Further analysis available through InvestingPro suggests that based on its Fair Value assessment, Nu Skin may be considered undervalued, placing it among stocks identified as being highly undervalued. The platform also offers 17 additional tips for NUS investors seeking deeper insights into the company’s future potential.


Beyond the insider activity and current valuation metrics, recent corporate performance data adds context to the stock's movement. Nu Skin Enterprises released its first-quarter earnings report for 2026. These results indicated a challenging period for the firm, as key financial figures missed analyst projections.

The company reported adjusted earnings per share of $0.14. This figure was substantially lower than the $0.27 that had been forecasted by analysts. Furthermore, revenue also underperformed expectations, reaching $320.6 million when analysts had anticipated a total closer to $356.8 million.

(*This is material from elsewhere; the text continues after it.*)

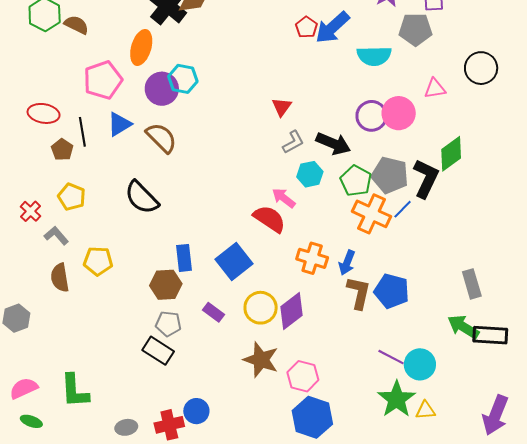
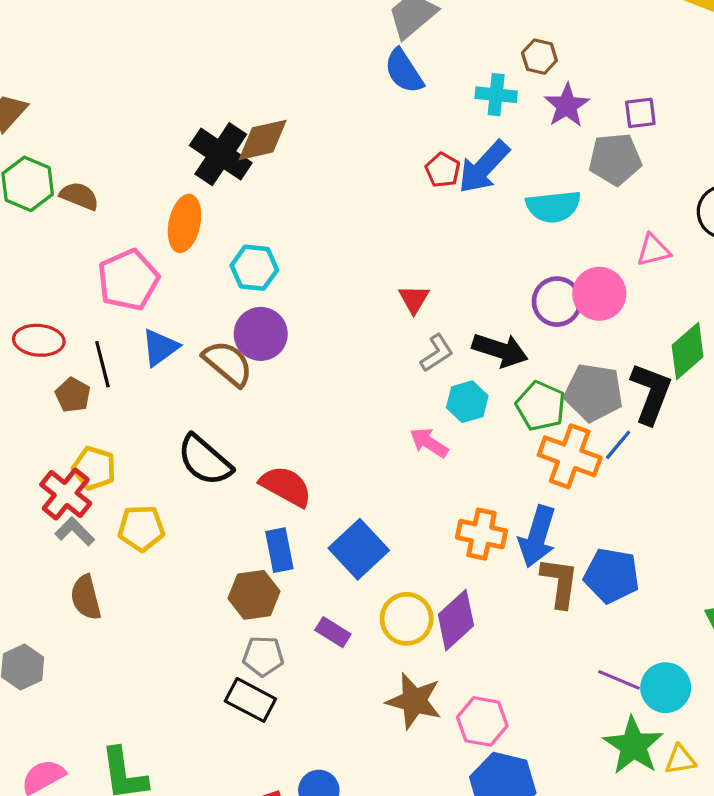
purple circle: (162, 89) -> (261, 334), moved
red cross: (31, 211) -> (66, 494), moved, size x1.5
red semicircle: (269, 219) -> (286, 486), moved
yellow pentagon: (98, 261) -> (141, 528), moved
blue arrow: (347, 263) -> (537, 536), size x1.5

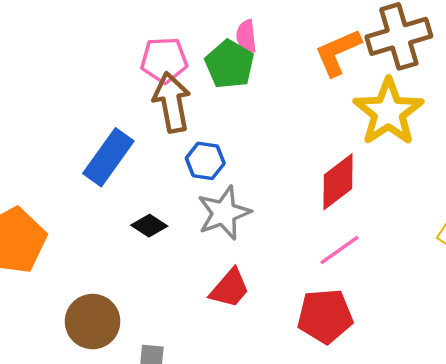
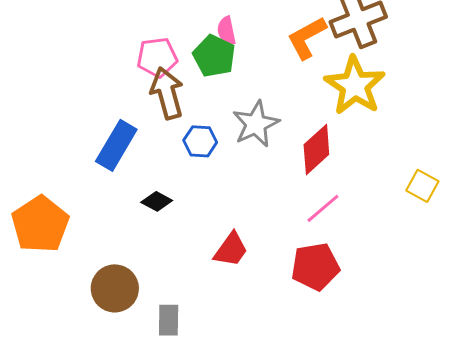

These financial developments have drawn attention from various analyst firms. While specific mentions of upgrades or downgrades were not provided in the recent analysis, investors are keenly focused on these reported earnings and revenue numbers as critical indicators for assessing the company’s overall financial health. The situation underscores the importance of continuously monitoring both quarterly financial results and operational metrics when making investment decisions.


The market data presented shows Nu Skin trading at $5.28, which is noted to be down 0.32 (-5.71%) for the day, but also up 0.02 (+0.38%) after hours, suggesting varied intraday and post-market movement.

Risks

  • The primary risk highlighted is the failure to meet analyst expectations in the Q1 2026 earnings report, specifically concerning adjusted EPS and overall revenue.
  • A secondary uncertainty relates to the stock trading near its 52-week low of $5.52, indicating potential downward pressure on valuation despite undervaluation assessments.
  • The market's sensitivity to quarterly financial results means that continued underperformance in future earnings could sustain investor caution.